Townships of Warialda, Bingara and Shire Villages


Australian Theme- building settlements, towns and cities.

NSW Theme- towns and villages.

Local Themes- Town plan, streetscape, village reserve, civic centre, subdivision pattern, abandoned town site, archaeological remains and boundary feature.

The Gwydir Shire Council consists of two main townships Bingara and Warialda, as well as a number of smaller villages including Cobbadah, Coolatai, Croppa Creek, Gravesend, North Star, Upper Horton and Warialda Rail.

 

Bingara

Bingara is located in the Gwydir River valley and was initially developed as a settlement on Bingera Station, the pastoral property of George Hall.  Bingera was the original spelling of Bingara.  It is an Aboriginal name meaning ‘creek’ or ‘shallow water’.

 

Bingera was proclaimed in 1885.  The first minute book of the Bingara Municipal Council on 14 June 1889 reveals that Aldermen William Finkernagel and Harry Miller moved for the alteration of the spelling from Bingera to Bingara.

 

In July 1889, the correspondent of the Town and Country Journal described Bingara as ‘a rising township’.  It boasted ‘several public buildings, and a very fine bridge.  The courthouse, gaol, and post and telegraph offices’ are of brick construction.  ‘The Commercial Bank building, and the Gwydir Hotel (Mr. W. Sinden’s) are built of the same material.  The bridge is really in two sections- one across Hall’s Creek, and the other across the river.  The bridge is built of iron, and is about a quarter of a mile long’.

A Reserve for Public Recreation, portion 54, bounded by Cunningham, Frazer, Riddell and Heber Streets was gazetted on 14 March 1881.  The Bingara Showground, Racecourse and Public Recreation site was gazetted by the Lands Department on 26 June 1931.

 

A hospital site was dedicated on 11 June 1889 and additions to the site were dedicated on 24 April 1912.

 

Warialda

The declaration of the District of Gwydir and the appointment of Commissioner Richard Bligh as Commissioner for Lands on 21 December 1847, confirmed Warialda as a permanent settlement.  By October 1846, Assistant Commisioner Bligh had proceeded to Reedy Creek and established himself at Warialda.  It became the legal and administrative centre of the area with establishment of a court of petty sessions in December 1846 and a post office in January 1848.  

 

Towards the end of 1849, the government surveyor John James Galloway had been based at Warialda for some time.  The plan of the town was laid before the Executive Council on 24 March 1850 and approved on 30 March.  The Government Gazette, 21 June announced that at Warialda in the District of Gwydir a plan for a village had been approved.

On 16 July 1850 Galloway forwarded to Sydney descriptions of reserves established in New England numbered 80 to 100.  They included: no. 80, about 500 acres a little above Gravesend and no. 82, 9 sections on the Gwydir, below Mosquito Creek, for a township.

Galloway was established at a camp that he called ‘Gwydir District’ where he completed a ‘plan for a site at Bingara on the Gwydir River’ on 27 August 1851.  His notes indicated that he recommended the streets, the best sites for garden and suburban lots, small farms, a burial ground that the building ground or township be limited to one mile and a half square.

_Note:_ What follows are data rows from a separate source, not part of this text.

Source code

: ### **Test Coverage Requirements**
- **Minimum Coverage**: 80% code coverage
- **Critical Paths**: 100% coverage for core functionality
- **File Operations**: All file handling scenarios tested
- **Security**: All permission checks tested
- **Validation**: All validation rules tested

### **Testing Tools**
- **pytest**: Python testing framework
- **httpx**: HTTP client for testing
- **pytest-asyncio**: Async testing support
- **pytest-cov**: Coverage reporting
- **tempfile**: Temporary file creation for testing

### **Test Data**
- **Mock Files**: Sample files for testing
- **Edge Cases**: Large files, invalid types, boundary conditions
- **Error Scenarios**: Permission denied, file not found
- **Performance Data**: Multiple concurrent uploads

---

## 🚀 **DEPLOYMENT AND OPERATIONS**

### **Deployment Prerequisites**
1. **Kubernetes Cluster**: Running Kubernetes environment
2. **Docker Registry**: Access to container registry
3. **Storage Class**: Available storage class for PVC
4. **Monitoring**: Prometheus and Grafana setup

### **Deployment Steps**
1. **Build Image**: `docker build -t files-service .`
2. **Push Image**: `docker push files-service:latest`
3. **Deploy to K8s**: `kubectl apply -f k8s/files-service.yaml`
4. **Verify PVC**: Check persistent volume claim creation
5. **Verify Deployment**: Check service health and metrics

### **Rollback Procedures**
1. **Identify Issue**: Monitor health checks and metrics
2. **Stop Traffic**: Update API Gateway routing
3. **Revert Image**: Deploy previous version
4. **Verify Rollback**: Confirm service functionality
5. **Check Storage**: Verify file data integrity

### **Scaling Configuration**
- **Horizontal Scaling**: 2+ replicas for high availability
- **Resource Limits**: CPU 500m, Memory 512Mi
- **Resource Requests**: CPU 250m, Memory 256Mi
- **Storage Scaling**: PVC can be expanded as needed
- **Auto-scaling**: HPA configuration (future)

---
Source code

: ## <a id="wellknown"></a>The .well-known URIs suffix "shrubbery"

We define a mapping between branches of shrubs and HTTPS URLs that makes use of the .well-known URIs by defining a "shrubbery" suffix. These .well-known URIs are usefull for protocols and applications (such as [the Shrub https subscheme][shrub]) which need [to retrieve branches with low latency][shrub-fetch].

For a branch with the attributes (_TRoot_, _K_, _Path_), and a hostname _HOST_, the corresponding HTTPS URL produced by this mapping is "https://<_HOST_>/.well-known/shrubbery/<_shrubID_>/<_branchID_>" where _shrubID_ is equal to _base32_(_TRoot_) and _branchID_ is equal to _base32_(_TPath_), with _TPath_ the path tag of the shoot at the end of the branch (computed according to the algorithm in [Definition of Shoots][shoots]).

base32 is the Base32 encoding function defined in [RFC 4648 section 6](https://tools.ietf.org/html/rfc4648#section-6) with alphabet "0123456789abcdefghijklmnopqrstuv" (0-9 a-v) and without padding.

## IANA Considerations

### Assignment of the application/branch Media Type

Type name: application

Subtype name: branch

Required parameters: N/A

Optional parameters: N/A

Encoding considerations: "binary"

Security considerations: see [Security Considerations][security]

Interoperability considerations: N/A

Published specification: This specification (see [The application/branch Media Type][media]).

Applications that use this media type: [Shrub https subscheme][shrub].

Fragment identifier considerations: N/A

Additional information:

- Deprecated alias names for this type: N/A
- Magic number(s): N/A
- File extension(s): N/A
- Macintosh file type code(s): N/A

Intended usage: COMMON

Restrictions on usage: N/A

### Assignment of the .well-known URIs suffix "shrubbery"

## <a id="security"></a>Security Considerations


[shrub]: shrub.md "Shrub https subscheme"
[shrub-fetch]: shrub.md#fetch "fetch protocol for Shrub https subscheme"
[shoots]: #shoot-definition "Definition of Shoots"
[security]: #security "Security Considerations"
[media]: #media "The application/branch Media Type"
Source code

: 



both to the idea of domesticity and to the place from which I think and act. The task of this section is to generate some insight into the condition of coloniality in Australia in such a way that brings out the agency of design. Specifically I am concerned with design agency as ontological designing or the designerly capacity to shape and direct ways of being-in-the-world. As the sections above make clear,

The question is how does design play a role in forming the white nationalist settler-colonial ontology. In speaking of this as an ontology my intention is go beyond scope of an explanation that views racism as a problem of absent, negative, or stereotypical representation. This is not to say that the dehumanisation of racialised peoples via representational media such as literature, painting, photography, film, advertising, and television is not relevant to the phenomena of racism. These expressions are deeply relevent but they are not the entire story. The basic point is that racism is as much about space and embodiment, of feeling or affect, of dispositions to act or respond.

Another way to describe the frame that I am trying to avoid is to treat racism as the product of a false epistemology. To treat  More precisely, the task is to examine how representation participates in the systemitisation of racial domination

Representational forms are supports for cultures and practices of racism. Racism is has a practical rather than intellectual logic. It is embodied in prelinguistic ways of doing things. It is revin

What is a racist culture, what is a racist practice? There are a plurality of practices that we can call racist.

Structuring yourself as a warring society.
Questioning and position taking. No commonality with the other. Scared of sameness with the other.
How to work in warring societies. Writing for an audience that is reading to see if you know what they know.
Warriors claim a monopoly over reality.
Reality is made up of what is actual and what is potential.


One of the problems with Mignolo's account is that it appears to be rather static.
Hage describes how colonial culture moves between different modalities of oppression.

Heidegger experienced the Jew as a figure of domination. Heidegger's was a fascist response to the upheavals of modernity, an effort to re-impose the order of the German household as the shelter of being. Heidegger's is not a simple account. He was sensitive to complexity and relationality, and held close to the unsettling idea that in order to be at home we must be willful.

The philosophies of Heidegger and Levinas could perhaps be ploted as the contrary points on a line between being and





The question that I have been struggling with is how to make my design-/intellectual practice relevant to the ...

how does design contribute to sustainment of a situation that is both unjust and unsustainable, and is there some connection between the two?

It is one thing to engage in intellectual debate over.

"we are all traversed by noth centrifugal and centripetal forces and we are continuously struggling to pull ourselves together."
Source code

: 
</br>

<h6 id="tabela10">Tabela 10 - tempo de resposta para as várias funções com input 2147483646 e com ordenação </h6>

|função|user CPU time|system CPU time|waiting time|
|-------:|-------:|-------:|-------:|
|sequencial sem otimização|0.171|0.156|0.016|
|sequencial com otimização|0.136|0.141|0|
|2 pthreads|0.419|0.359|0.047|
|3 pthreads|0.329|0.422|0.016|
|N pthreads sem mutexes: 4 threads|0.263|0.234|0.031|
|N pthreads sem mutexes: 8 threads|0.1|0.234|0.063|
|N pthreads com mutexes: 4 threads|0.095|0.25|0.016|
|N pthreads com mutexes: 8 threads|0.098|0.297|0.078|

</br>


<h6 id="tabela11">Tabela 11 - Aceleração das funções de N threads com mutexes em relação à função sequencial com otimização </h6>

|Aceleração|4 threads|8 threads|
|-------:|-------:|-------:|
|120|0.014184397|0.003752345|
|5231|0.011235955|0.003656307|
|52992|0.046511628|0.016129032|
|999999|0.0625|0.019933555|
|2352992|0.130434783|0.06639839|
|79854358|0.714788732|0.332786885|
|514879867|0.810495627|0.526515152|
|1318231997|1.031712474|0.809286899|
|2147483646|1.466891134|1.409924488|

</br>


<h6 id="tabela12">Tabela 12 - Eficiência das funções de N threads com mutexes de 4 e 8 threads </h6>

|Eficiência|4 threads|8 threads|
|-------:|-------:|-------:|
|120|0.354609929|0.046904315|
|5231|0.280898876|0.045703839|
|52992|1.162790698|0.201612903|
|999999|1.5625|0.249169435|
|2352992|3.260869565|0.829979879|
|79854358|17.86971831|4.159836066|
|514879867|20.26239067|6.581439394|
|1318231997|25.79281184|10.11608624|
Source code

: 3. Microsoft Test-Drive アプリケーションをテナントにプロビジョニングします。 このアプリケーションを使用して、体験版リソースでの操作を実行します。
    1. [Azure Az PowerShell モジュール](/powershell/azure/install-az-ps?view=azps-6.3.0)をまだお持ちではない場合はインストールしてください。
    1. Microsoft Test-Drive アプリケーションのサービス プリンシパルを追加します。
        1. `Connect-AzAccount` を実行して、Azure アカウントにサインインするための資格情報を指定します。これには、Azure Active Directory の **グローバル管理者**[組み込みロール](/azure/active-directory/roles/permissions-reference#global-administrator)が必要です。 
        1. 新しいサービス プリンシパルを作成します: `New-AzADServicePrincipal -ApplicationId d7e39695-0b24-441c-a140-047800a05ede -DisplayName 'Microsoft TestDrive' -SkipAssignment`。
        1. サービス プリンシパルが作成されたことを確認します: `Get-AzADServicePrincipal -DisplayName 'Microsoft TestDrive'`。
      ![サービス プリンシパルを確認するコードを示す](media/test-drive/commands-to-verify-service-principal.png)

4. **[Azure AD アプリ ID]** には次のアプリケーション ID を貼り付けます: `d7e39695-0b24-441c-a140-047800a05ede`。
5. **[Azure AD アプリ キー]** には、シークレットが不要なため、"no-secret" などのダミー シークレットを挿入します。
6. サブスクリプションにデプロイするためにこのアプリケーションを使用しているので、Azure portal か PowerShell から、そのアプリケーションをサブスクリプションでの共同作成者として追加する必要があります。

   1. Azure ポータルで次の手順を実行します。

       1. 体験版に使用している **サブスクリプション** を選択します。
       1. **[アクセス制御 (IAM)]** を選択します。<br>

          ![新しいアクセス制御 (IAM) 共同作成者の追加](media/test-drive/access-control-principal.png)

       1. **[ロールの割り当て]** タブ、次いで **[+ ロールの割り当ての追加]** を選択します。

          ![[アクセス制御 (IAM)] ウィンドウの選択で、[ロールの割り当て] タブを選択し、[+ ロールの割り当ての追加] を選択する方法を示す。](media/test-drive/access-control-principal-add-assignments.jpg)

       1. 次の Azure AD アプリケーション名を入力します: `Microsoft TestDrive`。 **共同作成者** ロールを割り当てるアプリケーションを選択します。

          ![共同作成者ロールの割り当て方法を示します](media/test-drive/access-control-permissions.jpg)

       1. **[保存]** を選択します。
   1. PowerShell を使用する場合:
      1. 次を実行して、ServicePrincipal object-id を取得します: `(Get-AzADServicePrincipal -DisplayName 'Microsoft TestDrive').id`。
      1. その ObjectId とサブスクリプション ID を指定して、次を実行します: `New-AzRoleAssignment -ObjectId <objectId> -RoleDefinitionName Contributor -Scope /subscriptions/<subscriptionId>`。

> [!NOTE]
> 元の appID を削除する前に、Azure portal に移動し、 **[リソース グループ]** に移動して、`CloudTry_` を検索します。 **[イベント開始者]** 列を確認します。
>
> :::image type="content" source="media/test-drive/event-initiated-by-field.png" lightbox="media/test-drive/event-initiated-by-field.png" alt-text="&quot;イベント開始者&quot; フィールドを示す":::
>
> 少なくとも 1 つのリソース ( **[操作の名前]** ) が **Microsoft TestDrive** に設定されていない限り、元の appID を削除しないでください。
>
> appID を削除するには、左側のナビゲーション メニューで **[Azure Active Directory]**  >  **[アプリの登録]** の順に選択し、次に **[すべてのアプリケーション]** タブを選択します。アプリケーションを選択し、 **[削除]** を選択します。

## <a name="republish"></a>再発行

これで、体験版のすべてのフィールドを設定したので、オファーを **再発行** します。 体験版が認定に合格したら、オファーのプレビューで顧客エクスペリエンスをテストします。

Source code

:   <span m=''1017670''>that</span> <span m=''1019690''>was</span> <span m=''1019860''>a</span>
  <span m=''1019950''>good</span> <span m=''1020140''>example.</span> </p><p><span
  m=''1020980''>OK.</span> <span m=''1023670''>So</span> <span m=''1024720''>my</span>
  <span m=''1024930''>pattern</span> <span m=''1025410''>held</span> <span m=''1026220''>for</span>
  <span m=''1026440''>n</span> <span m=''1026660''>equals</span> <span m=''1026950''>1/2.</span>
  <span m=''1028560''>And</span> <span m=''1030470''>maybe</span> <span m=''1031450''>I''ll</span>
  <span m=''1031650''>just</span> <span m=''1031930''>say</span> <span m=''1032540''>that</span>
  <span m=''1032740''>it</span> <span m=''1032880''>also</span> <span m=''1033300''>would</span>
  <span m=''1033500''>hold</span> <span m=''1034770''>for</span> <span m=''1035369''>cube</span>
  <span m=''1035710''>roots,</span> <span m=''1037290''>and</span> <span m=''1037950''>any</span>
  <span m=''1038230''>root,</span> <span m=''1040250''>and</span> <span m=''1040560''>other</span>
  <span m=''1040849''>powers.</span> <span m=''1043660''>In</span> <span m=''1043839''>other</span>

 In 1882 the Australian Handbook described Warialda in the following way:  

 

A township, savings bank, money order office and telegraph station on Reedy Creek, 380 miles north of Sydney in the County of Burnett, elector of Gwydir and police district of Warialda- coach to Tamworth railway station is the means of travelling to Sydney- coach fare 60/-.  The hotels are the ‘Royal’, the ‘Gwydir Arms’ and the “Royal Oak’ and there are three large stores.  Bank- NSW Bank; Churches- Episcopal and R.C.; Public Buildings- Court House, Police Barracks, Lock-up, Public School with 45 scholars, Hospital.  

 

The 1884 Crown Land Act authorised the declaration of cities, towns or village.  A notification reserving and setting apart areas of crown lands was published in the Government Gazette, 20 March 1885.  Many settlements in the northern part of New South Wales were established by this proclamation.  Not all towns and villages were established under the Crown Lands Act.  Many of them were established by subdivision or sale of private property.  Warialda was officially declared a village by proclamation in the NSW Government Gazette on 20 March 1885.  The village was 436 acres with suburban lands of 1473 acres.